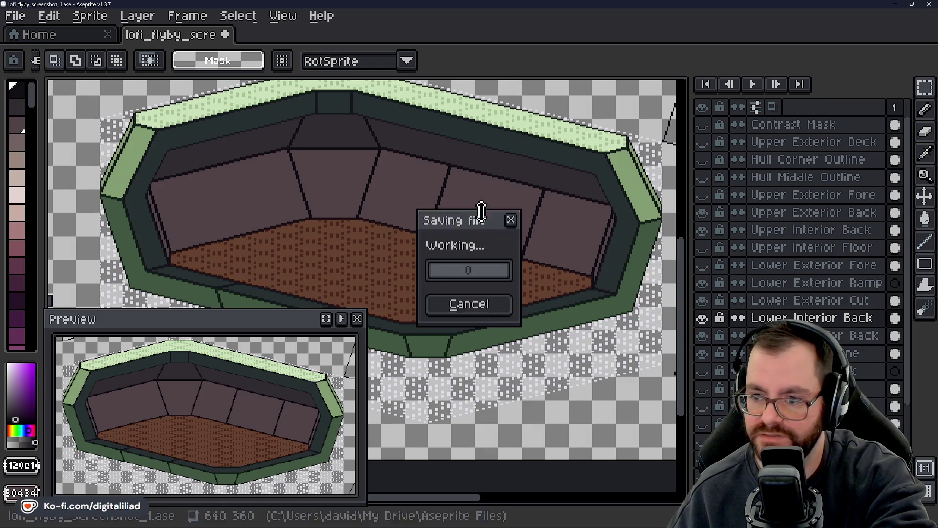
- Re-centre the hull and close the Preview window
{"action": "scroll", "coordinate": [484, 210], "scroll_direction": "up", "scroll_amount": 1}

...

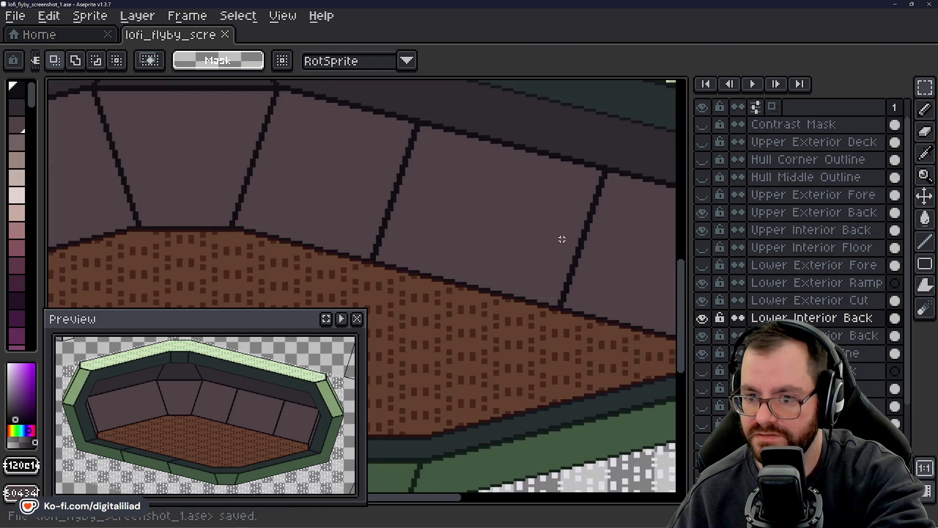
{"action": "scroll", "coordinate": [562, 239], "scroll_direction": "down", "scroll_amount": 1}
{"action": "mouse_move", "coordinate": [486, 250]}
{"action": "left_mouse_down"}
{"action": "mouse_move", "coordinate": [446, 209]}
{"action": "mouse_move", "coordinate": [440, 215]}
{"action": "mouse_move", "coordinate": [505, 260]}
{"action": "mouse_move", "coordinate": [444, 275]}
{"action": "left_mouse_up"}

YOUR OBJECTIVE:
From the listing above, copy every line that holds the string "action".

OUTPUT OF THE EXERCISE:
{"action": "scroll", "coordinate": [484, 210], "scroll_direction": "up", "scroll_amount": 1}
{"action": "scroll", "coordinate": [562, 239], "scroll_direction": "down", "scroll_amount": 1}
{"action": "mouse_move", "coordinate": [486, 250]}
{"action": "left_mouse_down"}
{"action": "mouse_move", "coordinate": [446, 209]}
{"action": "mouse_move", "coordinate": [440, 215]}
{"action": "mouse_move", "coordinate": [505, 260]}
{"action": "mouse_move", "coordinate": [444, 275]}
{"action": "left_mouse_up"}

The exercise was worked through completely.